Oreo
AI is here to stay, I think we can all comprehend the dangers and the positives of it.What it does need is regulation.
Artificial Intelligence (I wish its initials were not the same as those of artificial insemination) has immense power for good and ill, and power without responsibility is a dangerous weapon.
On the side of the angels, AI can absorb factual information and categorise the data and search through it for statistics and conclusions in nano-seconds which would take a human being a lifetime of work. It can carry out a surgical operation more accurately than a top surgeon, and do it from thousands of miles away. It can operate a vast warehouse using automatic vehicles that locate items, retrieve them, pack and despatch them. It can manufacture items from basic materials to finished product.
All of these require the AI system to have minute information in the form of a database of the measurements, spatial co-ordinates, chemical nature, functions, and so on of what it is physically working with, or of the theoretical base and the history of the philosophies and debates which it is analysing for a decision on a political change or the previous history of an individual for whom it is planning to pursue a criminal charge.
However, it makes draconian decisions, and can't be questioned on them, reminding me of the definition of a bureaucratic committee - it has no heart to appeal to and no backside to kick.
These databases have been created, assembled, added to and stored by human hands, with all the potential for mistakes, omissions, unremoved out-of-date facts, and bias or downright malice on the part of the collator. Then, once they have digested by the AI system, they become part of the system's "reality". - on which life-or-death decisions are made.
A national police force is also a power for good or evil, but in most countries there are restraints on how that power is exercised, so that it can't be used as an instrument of political oppression, and internationally, there are restraints on how one country can use its army to control a separate country.
However, AI is invisible. It doesn't roll up at 3 am in an unmarked car to arrest a sleeping family on a charge of some vague misdemeanor and shut them up, never to be seen again. It doesn't fly above the clouds in a formation of military jets and bomb the bejasus out of a foreign country. It doesn't rob banks and carry sacks of money and jewels to a robber baron's hideout. Yet those who control the data which fuels the country's AI systems and the programming by which the AI engines run can achieve the same results, by influencing the assumptions on which votes are cast and decisions made.

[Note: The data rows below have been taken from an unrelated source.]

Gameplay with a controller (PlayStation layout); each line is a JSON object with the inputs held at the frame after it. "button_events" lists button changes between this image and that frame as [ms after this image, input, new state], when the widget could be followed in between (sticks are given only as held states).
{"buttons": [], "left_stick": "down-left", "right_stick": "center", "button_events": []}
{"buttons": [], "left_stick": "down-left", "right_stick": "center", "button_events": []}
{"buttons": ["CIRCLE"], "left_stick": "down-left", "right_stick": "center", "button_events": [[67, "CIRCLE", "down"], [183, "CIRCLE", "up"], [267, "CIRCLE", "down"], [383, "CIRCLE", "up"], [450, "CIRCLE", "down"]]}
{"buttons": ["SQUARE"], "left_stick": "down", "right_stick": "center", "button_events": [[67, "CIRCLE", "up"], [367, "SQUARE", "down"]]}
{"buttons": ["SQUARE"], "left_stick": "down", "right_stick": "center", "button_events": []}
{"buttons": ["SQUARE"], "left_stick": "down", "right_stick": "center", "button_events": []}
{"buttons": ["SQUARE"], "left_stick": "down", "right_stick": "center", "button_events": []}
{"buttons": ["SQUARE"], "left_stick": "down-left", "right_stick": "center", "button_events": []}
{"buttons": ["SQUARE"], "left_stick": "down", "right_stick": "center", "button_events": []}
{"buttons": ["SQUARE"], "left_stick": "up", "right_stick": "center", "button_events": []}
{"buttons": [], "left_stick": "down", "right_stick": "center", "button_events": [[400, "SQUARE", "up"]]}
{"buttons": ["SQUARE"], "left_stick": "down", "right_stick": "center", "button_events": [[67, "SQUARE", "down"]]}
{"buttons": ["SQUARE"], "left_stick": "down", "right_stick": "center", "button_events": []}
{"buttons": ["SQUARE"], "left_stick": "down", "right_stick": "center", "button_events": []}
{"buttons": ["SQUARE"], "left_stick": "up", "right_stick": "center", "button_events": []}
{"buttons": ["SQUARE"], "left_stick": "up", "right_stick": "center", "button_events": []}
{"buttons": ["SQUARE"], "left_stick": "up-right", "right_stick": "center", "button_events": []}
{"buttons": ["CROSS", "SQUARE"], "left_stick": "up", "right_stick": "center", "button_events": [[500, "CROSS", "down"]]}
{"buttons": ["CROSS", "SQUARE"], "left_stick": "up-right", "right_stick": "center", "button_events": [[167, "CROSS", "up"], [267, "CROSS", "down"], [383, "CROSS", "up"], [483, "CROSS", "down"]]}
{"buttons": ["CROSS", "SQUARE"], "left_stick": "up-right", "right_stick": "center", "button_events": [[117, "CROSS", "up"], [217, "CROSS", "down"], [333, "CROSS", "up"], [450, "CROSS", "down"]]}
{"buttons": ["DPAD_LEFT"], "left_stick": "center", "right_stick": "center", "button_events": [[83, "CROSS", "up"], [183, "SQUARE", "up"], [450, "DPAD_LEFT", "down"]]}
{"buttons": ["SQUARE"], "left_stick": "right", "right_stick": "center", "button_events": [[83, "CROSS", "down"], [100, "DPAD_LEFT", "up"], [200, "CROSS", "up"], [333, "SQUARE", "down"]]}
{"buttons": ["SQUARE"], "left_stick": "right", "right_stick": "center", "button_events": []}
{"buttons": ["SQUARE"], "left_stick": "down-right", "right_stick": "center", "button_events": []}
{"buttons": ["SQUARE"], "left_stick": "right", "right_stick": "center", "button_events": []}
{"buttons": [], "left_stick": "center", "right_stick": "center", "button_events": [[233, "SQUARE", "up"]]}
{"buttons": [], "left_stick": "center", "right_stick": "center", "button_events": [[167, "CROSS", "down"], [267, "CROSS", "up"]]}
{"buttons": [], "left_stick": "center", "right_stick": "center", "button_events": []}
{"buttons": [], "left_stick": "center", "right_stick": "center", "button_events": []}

In the service of the propaganda department, AI (or rather, the users of it) can manipulate the masses of images, videos texts, articles, that have been collected and use them to win the hearts and minds of the population of the country it wishes to control. There are more ways than one to control the views, allegiances, votes and particularly the spending power of a population. In these days of almost instant global trade, it isn't necessary to invade a country physically to plunder its wealth and resources. You can do it while they sit watching TV or surfing the web.